_Provided information_
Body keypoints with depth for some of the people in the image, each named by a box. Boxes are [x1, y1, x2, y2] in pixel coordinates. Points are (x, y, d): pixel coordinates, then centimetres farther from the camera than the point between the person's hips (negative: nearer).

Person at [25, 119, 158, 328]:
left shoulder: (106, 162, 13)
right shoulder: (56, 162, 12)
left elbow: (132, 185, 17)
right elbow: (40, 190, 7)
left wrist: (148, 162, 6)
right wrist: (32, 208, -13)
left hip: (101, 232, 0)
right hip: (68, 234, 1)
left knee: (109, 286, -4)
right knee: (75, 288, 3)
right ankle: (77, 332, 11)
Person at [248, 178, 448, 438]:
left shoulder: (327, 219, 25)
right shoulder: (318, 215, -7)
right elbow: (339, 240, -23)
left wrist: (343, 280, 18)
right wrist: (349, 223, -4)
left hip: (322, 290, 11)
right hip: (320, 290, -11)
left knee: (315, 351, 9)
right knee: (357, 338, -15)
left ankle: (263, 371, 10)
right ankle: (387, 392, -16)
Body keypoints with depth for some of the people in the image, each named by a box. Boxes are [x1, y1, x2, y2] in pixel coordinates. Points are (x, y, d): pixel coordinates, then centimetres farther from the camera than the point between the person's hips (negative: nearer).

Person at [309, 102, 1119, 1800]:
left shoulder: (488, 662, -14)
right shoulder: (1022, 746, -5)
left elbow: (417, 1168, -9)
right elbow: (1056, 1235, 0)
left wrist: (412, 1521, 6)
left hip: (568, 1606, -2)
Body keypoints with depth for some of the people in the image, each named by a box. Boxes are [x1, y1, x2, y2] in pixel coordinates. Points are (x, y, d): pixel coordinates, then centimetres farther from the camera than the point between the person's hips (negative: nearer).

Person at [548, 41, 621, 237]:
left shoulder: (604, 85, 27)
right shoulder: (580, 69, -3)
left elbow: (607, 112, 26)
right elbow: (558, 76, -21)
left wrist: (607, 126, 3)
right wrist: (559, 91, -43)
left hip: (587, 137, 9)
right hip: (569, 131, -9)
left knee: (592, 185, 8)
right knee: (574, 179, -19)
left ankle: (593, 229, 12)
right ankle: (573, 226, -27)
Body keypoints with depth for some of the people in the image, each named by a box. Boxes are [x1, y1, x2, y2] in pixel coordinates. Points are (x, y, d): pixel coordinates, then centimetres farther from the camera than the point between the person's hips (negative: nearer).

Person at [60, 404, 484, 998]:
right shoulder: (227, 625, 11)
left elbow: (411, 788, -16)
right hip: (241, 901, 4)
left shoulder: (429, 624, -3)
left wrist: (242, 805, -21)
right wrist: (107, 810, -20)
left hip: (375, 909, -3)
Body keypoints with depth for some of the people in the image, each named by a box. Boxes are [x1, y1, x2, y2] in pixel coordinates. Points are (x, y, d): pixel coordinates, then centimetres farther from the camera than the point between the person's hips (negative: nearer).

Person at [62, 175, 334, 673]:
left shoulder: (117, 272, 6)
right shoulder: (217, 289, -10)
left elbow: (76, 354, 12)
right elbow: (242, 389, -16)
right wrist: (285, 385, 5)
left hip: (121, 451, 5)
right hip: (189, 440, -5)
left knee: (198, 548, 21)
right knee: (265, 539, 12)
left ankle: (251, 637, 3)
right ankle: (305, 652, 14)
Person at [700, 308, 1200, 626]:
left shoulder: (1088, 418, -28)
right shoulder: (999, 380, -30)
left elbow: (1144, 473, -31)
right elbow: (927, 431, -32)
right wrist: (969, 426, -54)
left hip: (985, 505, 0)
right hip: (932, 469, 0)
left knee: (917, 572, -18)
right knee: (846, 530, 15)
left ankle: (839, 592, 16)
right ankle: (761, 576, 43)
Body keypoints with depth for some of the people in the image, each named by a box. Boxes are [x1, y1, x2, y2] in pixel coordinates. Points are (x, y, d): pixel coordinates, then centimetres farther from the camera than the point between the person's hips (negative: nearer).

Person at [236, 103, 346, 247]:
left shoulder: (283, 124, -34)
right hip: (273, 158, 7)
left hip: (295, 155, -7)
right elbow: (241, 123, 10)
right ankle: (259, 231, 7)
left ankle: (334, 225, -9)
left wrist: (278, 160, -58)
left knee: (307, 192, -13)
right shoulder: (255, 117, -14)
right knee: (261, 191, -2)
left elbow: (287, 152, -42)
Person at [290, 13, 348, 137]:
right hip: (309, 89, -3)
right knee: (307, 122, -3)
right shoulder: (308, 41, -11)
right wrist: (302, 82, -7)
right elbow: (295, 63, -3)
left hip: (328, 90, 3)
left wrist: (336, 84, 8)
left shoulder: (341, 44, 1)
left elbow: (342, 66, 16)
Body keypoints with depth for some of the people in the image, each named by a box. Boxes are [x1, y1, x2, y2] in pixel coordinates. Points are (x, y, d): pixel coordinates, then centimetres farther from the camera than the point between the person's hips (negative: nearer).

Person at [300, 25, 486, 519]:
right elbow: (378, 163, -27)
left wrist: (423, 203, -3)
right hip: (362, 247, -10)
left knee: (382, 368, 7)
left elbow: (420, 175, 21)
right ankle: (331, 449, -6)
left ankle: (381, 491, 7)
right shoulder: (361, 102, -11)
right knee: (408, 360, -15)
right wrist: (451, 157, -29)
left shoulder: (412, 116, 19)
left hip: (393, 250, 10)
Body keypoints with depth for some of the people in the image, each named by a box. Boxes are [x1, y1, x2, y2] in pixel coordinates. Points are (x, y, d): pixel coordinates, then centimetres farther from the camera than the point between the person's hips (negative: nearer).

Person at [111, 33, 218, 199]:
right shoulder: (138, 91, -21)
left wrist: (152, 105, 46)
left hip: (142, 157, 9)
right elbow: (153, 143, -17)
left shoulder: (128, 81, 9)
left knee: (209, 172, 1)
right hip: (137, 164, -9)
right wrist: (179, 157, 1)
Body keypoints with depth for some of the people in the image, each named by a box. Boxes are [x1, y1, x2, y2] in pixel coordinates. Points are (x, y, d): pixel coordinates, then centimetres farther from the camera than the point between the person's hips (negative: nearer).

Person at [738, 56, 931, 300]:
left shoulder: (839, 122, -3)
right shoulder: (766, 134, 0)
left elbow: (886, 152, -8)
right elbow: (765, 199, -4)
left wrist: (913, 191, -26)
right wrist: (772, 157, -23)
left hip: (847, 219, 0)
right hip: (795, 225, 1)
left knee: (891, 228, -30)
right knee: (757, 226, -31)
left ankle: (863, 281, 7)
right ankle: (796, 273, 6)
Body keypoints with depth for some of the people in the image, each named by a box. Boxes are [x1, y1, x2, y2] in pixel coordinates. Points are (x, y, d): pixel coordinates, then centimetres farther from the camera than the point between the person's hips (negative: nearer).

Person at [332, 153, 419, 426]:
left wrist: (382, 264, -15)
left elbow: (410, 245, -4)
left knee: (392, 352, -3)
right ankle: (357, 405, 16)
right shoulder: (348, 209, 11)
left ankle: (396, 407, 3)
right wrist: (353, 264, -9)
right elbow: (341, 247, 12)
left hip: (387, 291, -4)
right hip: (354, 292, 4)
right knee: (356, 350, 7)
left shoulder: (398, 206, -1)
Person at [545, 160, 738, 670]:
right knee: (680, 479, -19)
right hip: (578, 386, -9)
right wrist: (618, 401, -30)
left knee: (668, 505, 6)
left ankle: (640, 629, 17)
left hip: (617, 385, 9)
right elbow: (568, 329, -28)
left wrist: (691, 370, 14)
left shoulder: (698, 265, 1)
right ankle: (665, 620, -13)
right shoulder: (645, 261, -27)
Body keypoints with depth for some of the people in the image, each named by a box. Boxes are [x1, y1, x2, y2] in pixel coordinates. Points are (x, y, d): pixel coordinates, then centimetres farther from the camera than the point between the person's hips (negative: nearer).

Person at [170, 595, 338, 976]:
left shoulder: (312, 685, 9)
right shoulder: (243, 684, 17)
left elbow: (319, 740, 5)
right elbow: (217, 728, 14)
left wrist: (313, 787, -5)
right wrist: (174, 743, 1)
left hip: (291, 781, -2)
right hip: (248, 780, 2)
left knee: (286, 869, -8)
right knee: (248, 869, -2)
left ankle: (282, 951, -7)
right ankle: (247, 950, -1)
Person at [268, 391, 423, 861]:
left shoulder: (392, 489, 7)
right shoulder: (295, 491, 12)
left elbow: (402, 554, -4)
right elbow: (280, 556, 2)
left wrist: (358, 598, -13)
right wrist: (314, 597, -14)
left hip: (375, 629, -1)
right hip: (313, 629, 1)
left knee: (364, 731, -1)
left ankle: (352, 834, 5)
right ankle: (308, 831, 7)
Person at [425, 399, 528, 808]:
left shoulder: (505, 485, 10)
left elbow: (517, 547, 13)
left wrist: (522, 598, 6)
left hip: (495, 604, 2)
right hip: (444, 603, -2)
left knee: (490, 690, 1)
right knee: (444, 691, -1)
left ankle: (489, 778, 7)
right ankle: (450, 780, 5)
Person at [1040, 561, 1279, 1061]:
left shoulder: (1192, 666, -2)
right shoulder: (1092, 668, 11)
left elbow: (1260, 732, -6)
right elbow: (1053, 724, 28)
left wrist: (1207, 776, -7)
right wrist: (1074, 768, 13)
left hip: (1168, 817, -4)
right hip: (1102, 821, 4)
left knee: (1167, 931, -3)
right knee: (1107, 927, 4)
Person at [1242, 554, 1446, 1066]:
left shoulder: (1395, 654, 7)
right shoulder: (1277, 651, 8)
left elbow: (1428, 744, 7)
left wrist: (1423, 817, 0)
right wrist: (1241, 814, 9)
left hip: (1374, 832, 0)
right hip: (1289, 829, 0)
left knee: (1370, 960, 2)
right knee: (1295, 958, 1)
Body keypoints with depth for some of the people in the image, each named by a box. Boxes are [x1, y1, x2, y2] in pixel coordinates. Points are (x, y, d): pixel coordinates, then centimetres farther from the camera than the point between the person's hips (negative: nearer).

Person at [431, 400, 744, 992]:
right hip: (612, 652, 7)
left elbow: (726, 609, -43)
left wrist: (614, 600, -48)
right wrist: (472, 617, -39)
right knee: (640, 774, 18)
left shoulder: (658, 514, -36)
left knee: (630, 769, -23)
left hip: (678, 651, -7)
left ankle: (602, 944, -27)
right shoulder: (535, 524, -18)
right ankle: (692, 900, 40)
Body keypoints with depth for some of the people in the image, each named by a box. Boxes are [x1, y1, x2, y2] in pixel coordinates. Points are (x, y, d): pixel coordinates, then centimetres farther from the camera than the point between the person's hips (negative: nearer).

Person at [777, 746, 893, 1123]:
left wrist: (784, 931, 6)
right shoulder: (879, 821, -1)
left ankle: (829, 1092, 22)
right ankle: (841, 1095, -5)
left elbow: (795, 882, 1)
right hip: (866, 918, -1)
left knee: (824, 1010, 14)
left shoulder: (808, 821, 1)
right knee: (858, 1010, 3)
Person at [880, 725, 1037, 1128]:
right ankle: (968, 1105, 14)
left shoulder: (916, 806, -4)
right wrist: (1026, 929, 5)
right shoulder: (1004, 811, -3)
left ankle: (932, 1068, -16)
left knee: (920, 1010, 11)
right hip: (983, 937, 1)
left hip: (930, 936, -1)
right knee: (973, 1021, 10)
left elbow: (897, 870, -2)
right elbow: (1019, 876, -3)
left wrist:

_Aim of the task_
In the listing above, start at the line with "right elbow: (558, 76, -21)", go on through the line with "left knee: (917, 572, -18)", and copy each of those lines exactly; leave out all the rest.

_Final answer_
right elbow: (558, 76, -21)
left wrist: (607, 126, 3)
right wrist: (559, 91, -43)
left hip: (587, 137, 9)
right hip: (569, 131, -9)
left knee: (592, 185, 8)
right knee: (574, 179, -19)
left ankle: (593, 229, 12)
right ankle: (573, 226, -27)
Body keypoints with depth for some of the people in the image, each named by a box. Boxes are [x1, y1, x2, y2] in pixel coordinates. Points are (x, y, d): pixel coordinates, then centimetres farther from the camera than the point between the person's hips (negative: nearer).

Person at [60, 404, 484, 998]:
right shoulder: (227, 625, 11)
left elbow: (411, 788, -16)
right hip: (241, 901, 4)
left shoulder: (429, 624, -3)
left wrist: (242, 805, -21)
right wrist: (107, 810, -20)
left hip: (375, 909, -3)
Body keypoints with depth for some of the people in the image, each named by a box. Boxes are [x1, y1, x2, y2] in pixel coordinates. Points are (x, y, d): pixel coordinates, then centimetres farther from the camera than the point between the person's hips (negative: nearer).

Person at [62, 175, 334, 673]:
left shoulder: (117, 272, 6)
right shoulder: (217, 289, -10)
left elbow: (76, 354, 12)
right elbow: (242, 389, -16)
right wrist: (285, 385, 5)
left hip: (121, 451, 5)
right hip: (189, 440, -5)
left knee: (198, 548, 21)
right knee: (265, 539, 12)
left ankle: (251, 637, 3)
right ankle: (305, 652, 14)
Person at [700, 308, 1200, 626]:
left shoulder: (1088, 418, -28)
right shoulder: (999, 380, -30)
left elbow: (1144, 473, -31)
right elbow: (927, 431, -32)
right wrist: (969, 426, -54)
left hip: (985, 505, 0)
right hip: (932, 469, 0)
left knee: (917, 572, -18)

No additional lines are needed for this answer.